Cite um case de sucesso que admira na área de mobilidade urbana.
Um case que tenho admirado muito é o do Bradesco na administração da mobilidade da sua sede na Cidade de Deus, em Osasco (SP). A empresa, que é nossa cliente, disponibilizou mais de 200 vagas exclusivas de estacionamento dentro da sede para caronas com a intenção de promover essa prática entre os colaboradores. O projeto foi um sucesso. Em pouco mais de 1 ano, foram mais de 150 mil caronas e mais de 30% dos colaboradores cadastrados. Nesse período, mais de 200 toneladas de carbono equivalente deixaram de ser lançados à atmosfera ao usar uma mobilidade mais eficiente.
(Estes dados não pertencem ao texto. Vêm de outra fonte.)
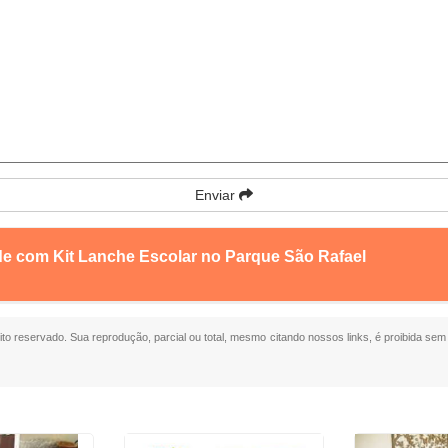
Enviar
de com Kit Lanche Escolar no Parque São Rafael
eito reservado. Sua reprodução, parcial ou total, mesmo citando nossos links, é proibida sem 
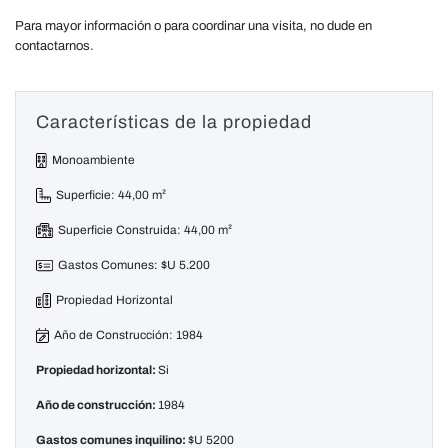
Para mayor información o para coordinar una visita, no dude en
contactarnos.
Características de la propiedad
Monoambiente
Superficie: 44,00 m²
Superficie Construida: 44,00 m²
Gastos Comunes: $U 5.200
Propiedad Horizontal
Año de Construcción: 1984
Propiedad horizontal:
Si
Año de construcción:
1984
Gastos comunes inquilino:
$U 5200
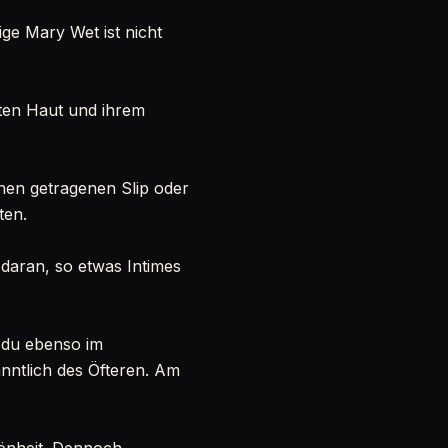
ige Mary Wet ist nicht
nten Haut und ihrem
inen getragenen Slip oder
ten.
 daran, so etwas Intimes
t du ebenso im
nntlich des Öfteren. Am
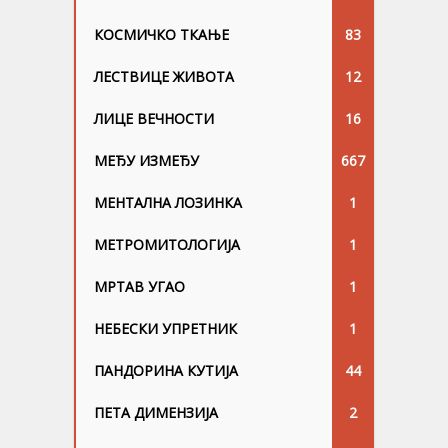
КОСМИЧКО ТКАЊЕ
83
ЛЕСТВИЦЕ ЖИВОТА
12
ЛИЦЕ ВЕЧНОСТИ
16
МЕЂУ ИЗМЕЂУ
667
МЕНТАЛНА ЛОЗИНКА
1
МЕТРОМИТОЛОГИЈА
1
МРТАВ УГАО
1
НЕБЕСКИ УПРЕТНИК
1
ПАНДОРИНА КУТИЈА
44
ПЕТА ДИМЕНЗИЈА
2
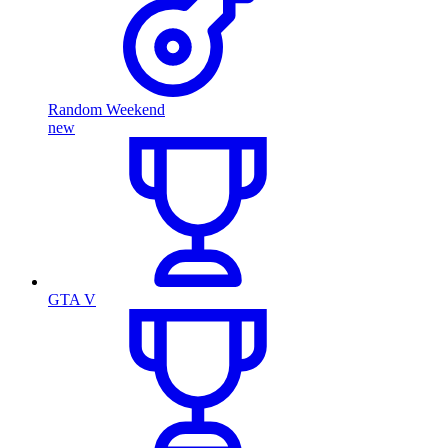
Random Weekend
new
GTA V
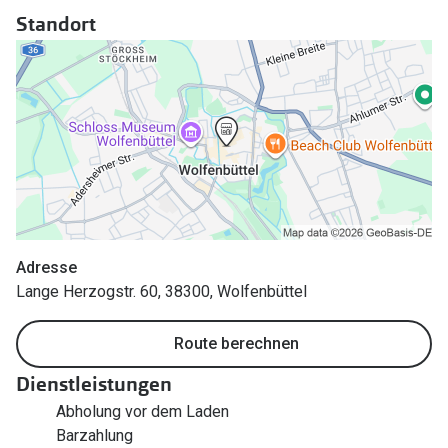
Polarisier
Standort
Glasveredelungen
Sonnenbri
Brillenglas Typen
Alle Sonne
Transitions Gläser
Angebote
Blaulichtfilter
Brillen 2 f
Stellest®-Brillengläser
Zubehör
Brillenbügel
Adresse
Lange Herzogstr. 60, 38300, Wolfenbüttel
Brillenetuis
Route berechnen
Brillenkettchen
Dienstleistungen
Abholung vor dem Laden
Barzahlung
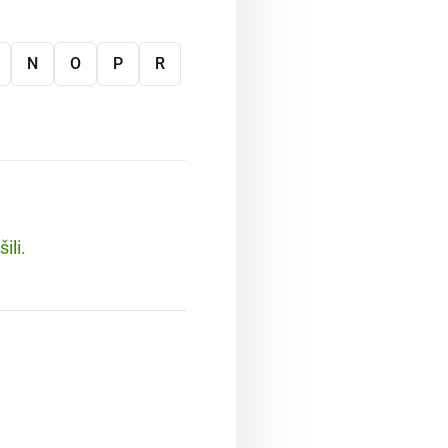
N
O
P
R
ili.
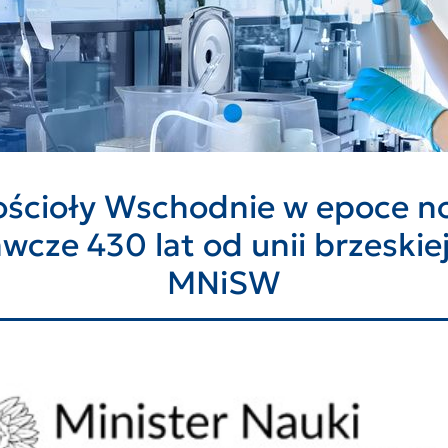
ścioły Wschodnie w epoce now
cze 430 lat od unii brzeskie
MNiSW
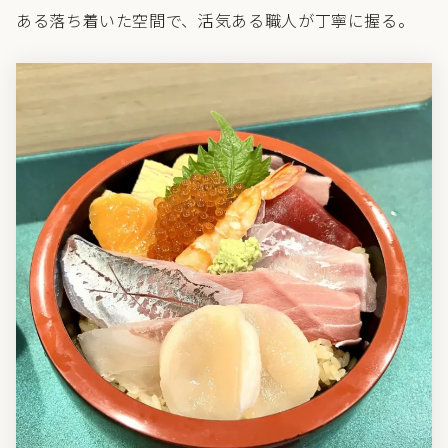
ある落ち着いた空間で、活気ある職人が丁寧に握る。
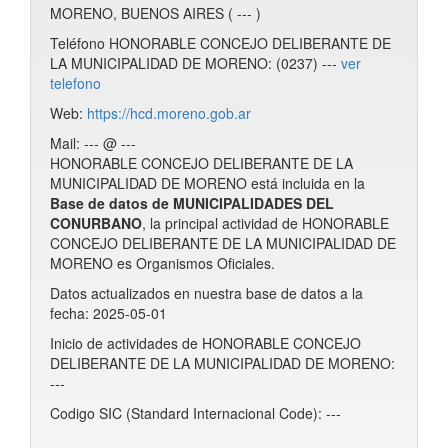
MORENO, BUENOS AIRES ( --- )
Teléfono HONORABLE CONCEJO DELIBERANTE DE
LA MUNICIPALIDAD DE MORENO: (0237) ---
ver
telefono
Web:
https://hcd.moreno.gob.ar
Mail: --- @ ---
HONORABLE CONCEJO DELIBERANTE DE LA
MUNICIPALIDAD DE MORENO está incluida en la
Base de datos de MUNICIPALIDADES DEL
CONURBANO
, la principal actividad de HONORABLE
CONCEJO DELIBERANTE DE LA MUNICIPALIDAD DE
MORENO es Organismos Oficiales.
Datos actualizados en nuestra base de datos a la
fecha: 2025-05-01
Inicio de actividades de HONORABLE CONCEJO
DELIBERANTE DE LA MUNICIPALIDAD DE MORENO:
---
Codigo SIC (Standard Internacional Code): ---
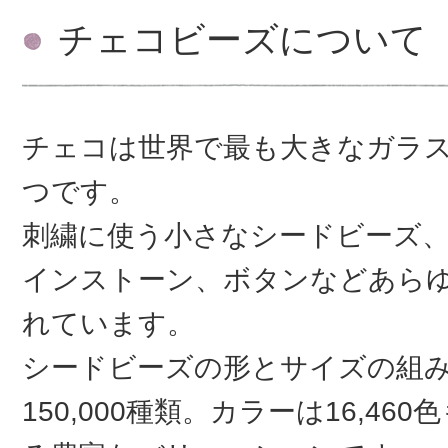
チェコビーズについて
チェコは世界で最も大きなガラ
つです。
刺繍に使う小さなシードビーズ
インストーン、ボタンなどあら
れています。
シードビーズの形とサイズの組
150,000種類。カラーは16,46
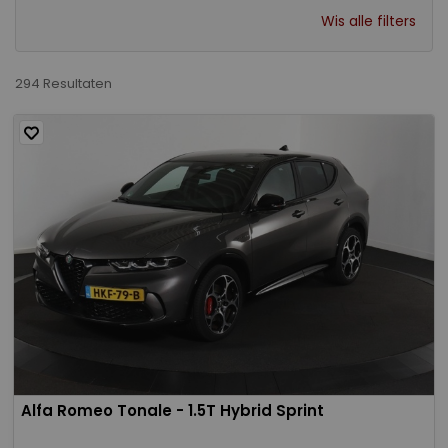
Wis alle filters
294 Resultaten
Alfa Romeo Tonale - 1.5T Hybrid Sprint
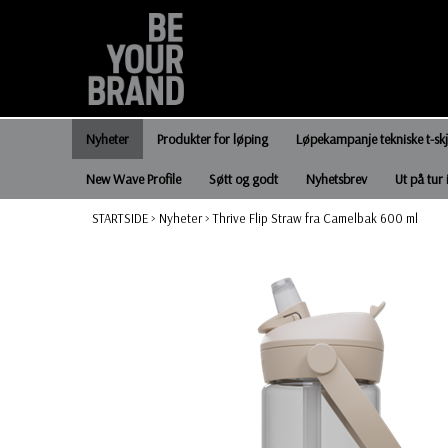
Nyheter
Produkter for løping
Løpekampanje tekniske t-sk
New Wave Profile
Søtt og godt
Nyhetsbrev
Ut på tur 
STARTSIDE
>
Nyheter
>
Thrive Flip Straw fra Camelbak 600 ml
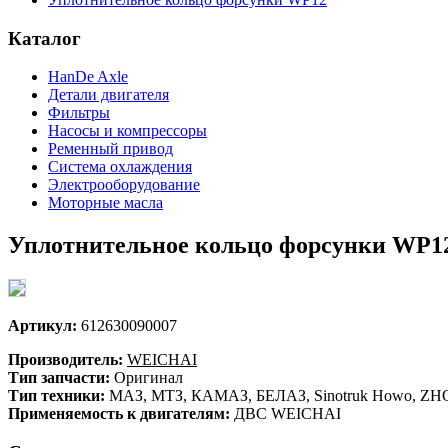
Каталог
HanDe Axle
Детали двигателя
Фильтры
Насосы и компрессоры
Ременный привод
Система охлаждения
Электрооборудование
Моторные масла
Уплотнительное кольцо форсунки WP1
Артикул:
612630090007
Производитель:
WEICHAI
Тип запчасти:
Оригинал
Тип техники:
МАЗ, МТЗ, КАМАЗ, БЕЛАЗ, Sinotruk Howo, ZHON
Применяемость к двигателям:
ДВС WEICHAI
Em paralelo, a empresa também disponibilizou ônibus elétricos para transportar os colaboradores dentro da sede para facilitar a locomoção interna.
Estamos diante da pandemia mundial da Covid-19. Quais as medidas tomadas pela empresa para seguir as recomendações da Organização Mundial de Saúde e manter a segurança dos colaboradores e usuários?
Quanto aos nossos colaboradores: as medidas são home office para todos até que a crise passe, reuniões virtuais, cancelamento de quaisquer eventos presenciais, acesso a cursos online e atendimento médico virtual.
Em relação aos usuários, apoiamos as recomendações do Ministério da Saúde de isolamento para contribuir com a contenção da disseminação do vírus. Mas, para as atividades que seguirão presencialmente, continuaremos atendendo como uma opção mais segura que o transporte público. Limitamos o número de caroneiros para um passageiro, de forma a reduzir os riscos nesses casos.
Divulgamos recomendações para a carona: viajar com vidros abertos, o passageiro deve sentar no banco de trás do lado oposto ao motorista, não ter contato físico e, claro, sempre lavar bem as mãos e usar álcool em gel.